Can someone please e-mail this guy and tell him this would be a
violation of
international law? The U.S. cannot decide on its own what regime should
or
should not be in charge of some country on the other side of the world.
To
suggest it can is to adopt the ideology of a rogue state, one that
claims
it is above the law and above any civilized norms for the conduct of
international affairs.

More recently, this reckless military behavior has begun to come
home, as
the military conducts terrifying nighttime “training exercises” in small

towns in Texas and other states, as exposed by WorldNetDaily.
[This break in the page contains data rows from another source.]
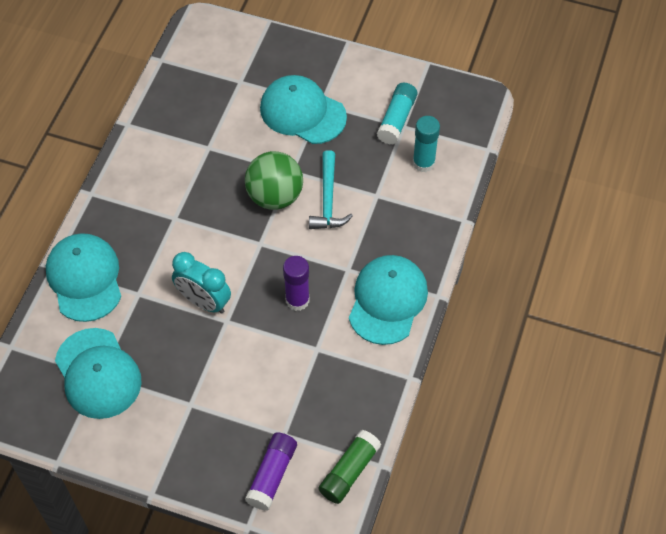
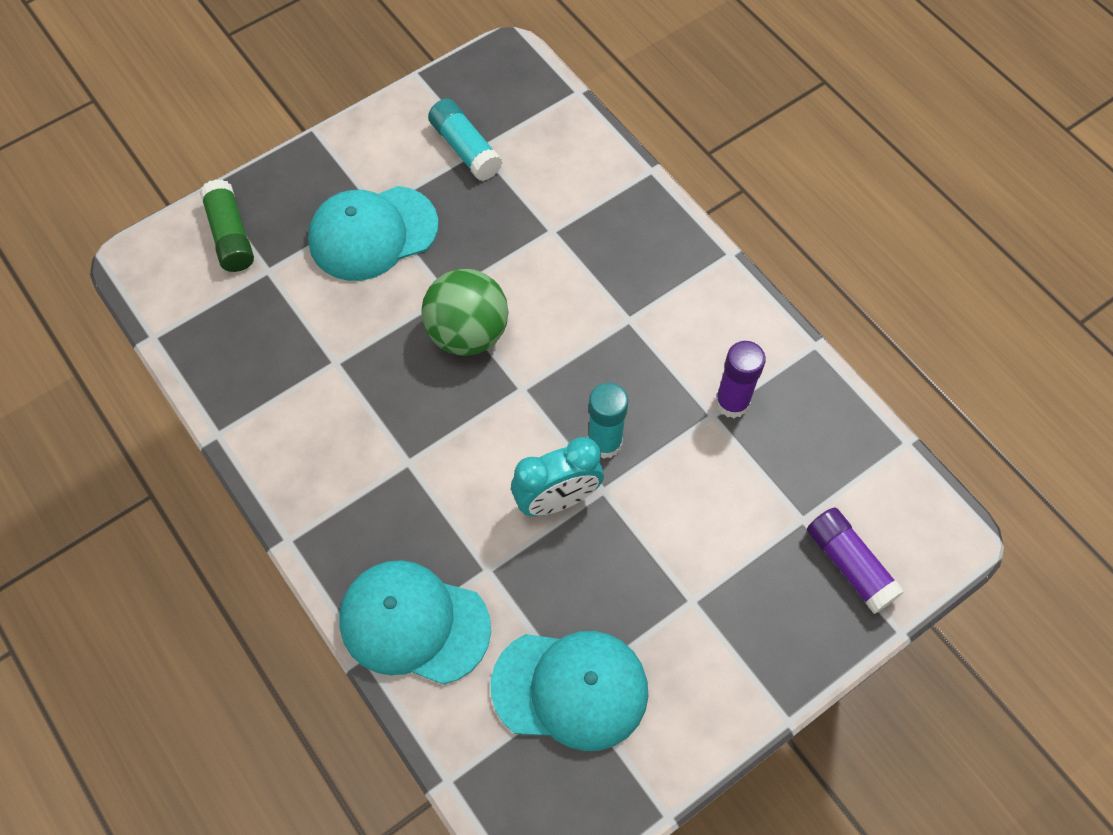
camera: 55 degrees left, 5 degrees up
purple glue stick [283,256,310,311] -> purple glue stick moved to [715,341,766,418]
turquoise hammer [309,150,353,229] -> none
green glue stick [319,430,381,504] -> green glue stick moved to [200,179,254,272]
turquoise cap [349,255,428,345] -> none
turquoise glue stick [413,116,440,172] -> turquoise glue stick moved to [588,383,628,459]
This is
happening in a country that declared its independence on grounds that
foreign troops were being quartered in its towns and private spaces.

The framers envisioned an armed citizenry, not world empire. Why?
Because
empire and liberty are incompatible. That is why every American who
cares
about the future of freedom ought to work to put an end to the US
killing
machine, before U.S. citizens are treated as having no more rights than
an
Iraqi peasant, or a skier in the Italian Alps.